The question today, however, is CAN the boomers really have an impact. I could go through economic models and simulations, or historical data and trends to show it to you, but I leave that for the book “The Coming Crash: How a House of Cards Will Fall as We Pull Out the Foundation.”

However, there is a simple way to see that there will be an effect: consider the raw SIZE of the baby boom generation. Boomers consistent of 80 million people in our population.

In this day and age where we throw around the words millions, billions, and trillions, but rarely if ever actually count up past twenty ourselves, what is 80 million?

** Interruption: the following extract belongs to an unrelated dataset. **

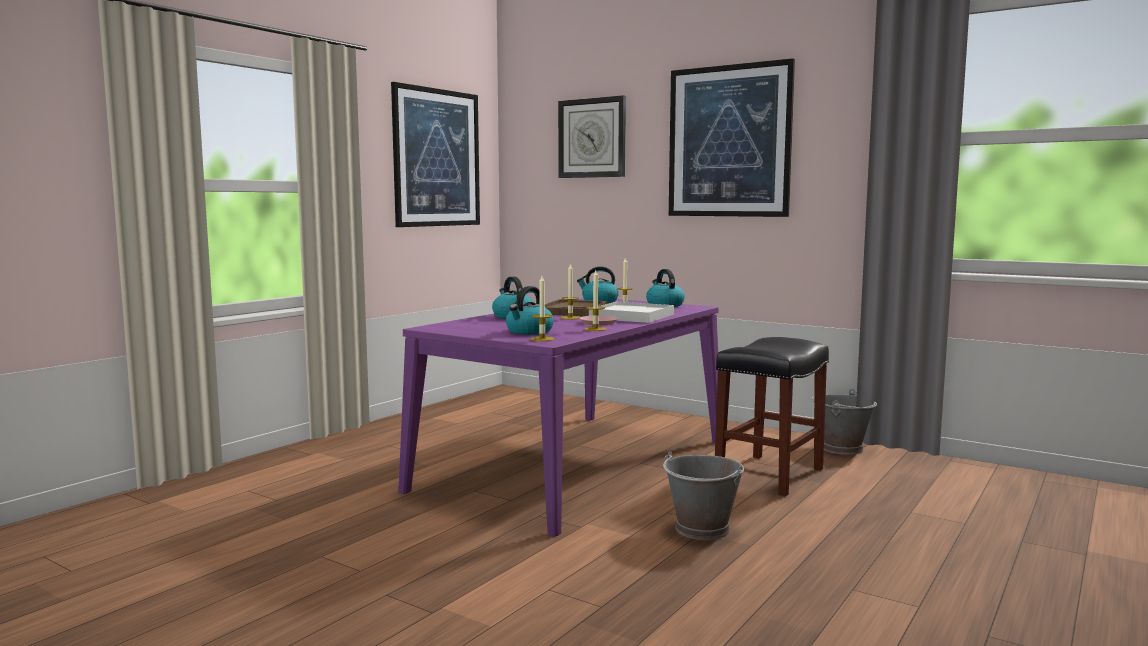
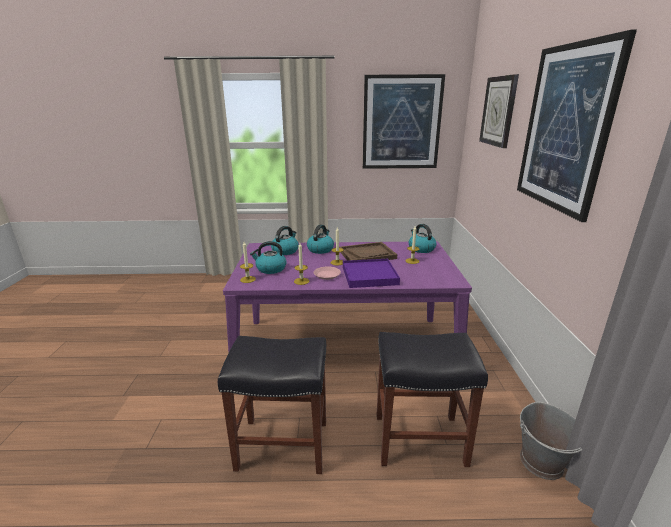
camera: 55 degrees right, 15 degrees up
(631, 316) = (369, 275): white tray -> purple tray
(664, 305) = (441, 269): kettle -> kettle (285, 251)
(702, 529) = (281, 445): grey bucket -> black stool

There are lots of ways to understand what 80 million is, but to see the impact on the stock market, consider the following:

The population of the cities of: New York , Los Angeles, Chicago, Houston, Philadelphia, Pheonix, San Diego, Dallas, San Antonio, Detroit, San Jose, Indianapolis, San Francisco, Jacksonville, Columbus, Austin, Baltimore, Memphis, Milwaukee, Boston, and Washington combined is only about 30 million – less than half the total baby boomers. Why these cities? They are the 20 most populous cities in the entire United States according to the 2000 Census!

In other words, the 20 largest U.S. cities would only account for less than half the baby boomers!

Imagine what would happen if all the people in the 20 largest U.S. cities took their money out of the stock market, and then took out money for someone else too.

The thought is staggering. The effect is large. Detailed computer simulations combined with historical data show it is inevitable, as the tidal wave of retirees hits. The only question is how to best prepare yourself.